I’m going to come right out and say this: tom turkeys are dumb. There’s a reason there aren’t any turkeys that have been trained to do such things as pass secret messages that they peck out in Morse Code or even answer the question, “What’s the fastest way to eat Jell-O?” (Gobble, gobble!)

Tom turkeys are so stupid that they will attack their own reflection in a car door. After leaving several scratches and peck marks on the door’s glossy surface, the tom will slowly strut away with a bearing that seems to say, “Well, I showed THAT birdbrain who’s the boss around here!”

The trouble is that gobblers view almost anything as a challenge to their authority. Dogs, cats and even lawn furniture felt the sting of our toms’ spurs.

I couldn’t walk across our farmstead without being accosted by one of the toms. The annoying avian would strut back and forth in front of me, his tail feathers fanned, his noggin tucked close to his body. Gobblers can instantly change the skin color of their dinosaur-like heads from bright scarlet to cobalt blue. It’s creepy.

The turkey would attack in a flurry of slashing talons and beating wings. I would respond with powerful kicks until my tormentor retreated. No matter what the outcome, he would leave the battlefield seeming to believe that he had won.

We kept the turkeys for a couple of years, which was a mistake on two levels.

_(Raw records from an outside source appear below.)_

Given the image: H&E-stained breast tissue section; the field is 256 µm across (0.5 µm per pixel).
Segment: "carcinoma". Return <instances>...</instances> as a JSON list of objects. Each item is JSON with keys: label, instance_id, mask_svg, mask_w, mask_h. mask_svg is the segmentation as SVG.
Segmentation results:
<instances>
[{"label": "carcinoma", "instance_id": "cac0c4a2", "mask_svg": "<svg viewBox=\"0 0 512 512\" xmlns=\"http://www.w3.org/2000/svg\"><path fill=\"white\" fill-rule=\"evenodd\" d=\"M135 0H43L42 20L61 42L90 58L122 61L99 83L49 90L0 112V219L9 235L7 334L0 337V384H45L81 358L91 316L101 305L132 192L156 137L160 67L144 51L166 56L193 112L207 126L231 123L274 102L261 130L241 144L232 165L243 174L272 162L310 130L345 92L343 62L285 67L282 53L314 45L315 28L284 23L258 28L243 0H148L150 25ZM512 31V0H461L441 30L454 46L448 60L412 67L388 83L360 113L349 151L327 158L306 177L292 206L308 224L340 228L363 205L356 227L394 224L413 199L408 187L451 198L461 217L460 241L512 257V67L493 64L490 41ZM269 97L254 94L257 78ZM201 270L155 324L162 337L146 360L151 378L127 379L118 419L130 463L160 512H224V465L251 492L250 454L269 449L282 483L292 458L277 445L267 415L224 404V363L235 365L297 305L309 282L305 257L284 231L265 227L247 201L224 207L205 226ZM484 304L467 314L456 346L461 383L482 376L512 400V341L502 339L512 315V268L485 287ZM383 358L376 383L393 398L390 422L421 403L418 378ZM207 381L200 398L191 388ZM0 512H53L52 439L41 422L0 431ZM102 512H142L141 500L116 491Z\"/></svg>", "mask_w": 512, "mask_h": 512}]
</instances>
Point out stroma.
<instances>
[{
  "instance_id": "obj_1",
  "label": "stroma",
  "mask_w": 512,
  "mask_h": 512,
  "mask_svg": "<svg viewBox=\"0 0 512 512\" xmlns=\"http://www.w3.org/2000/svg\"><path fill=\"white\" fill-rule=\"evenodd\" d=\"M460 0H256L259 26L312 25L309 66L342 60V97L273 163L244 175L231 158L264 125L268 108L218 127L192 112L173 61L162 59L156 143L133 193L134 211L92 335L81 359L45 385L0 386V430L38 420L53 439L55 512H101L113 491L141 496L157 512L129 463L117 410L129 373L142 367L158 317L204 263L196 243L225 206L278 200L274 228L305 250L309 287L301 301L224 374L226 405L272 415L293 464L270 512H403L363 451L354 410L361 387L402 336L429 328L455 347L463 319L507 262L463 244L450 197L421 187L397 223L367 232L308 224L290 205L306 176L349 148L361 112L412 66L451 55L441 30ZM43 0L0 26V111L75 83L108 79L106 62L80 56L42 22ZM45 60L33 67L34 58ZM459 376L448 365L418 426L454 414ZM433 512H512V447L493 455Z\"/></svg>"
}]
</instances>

First was that we had to put up with their crap for much too long. Second was that when we finally invited them in for dinner, they had become as tough as an old boot. It’s for good reason that supermarkets advertise “young tom turkey,” and not “tom turkey that was collecting Social Security.”

Eating those birds was like chewing on a wad of rawhide. But I was able to gobble those gobblers with a little help from some Wild Turkey.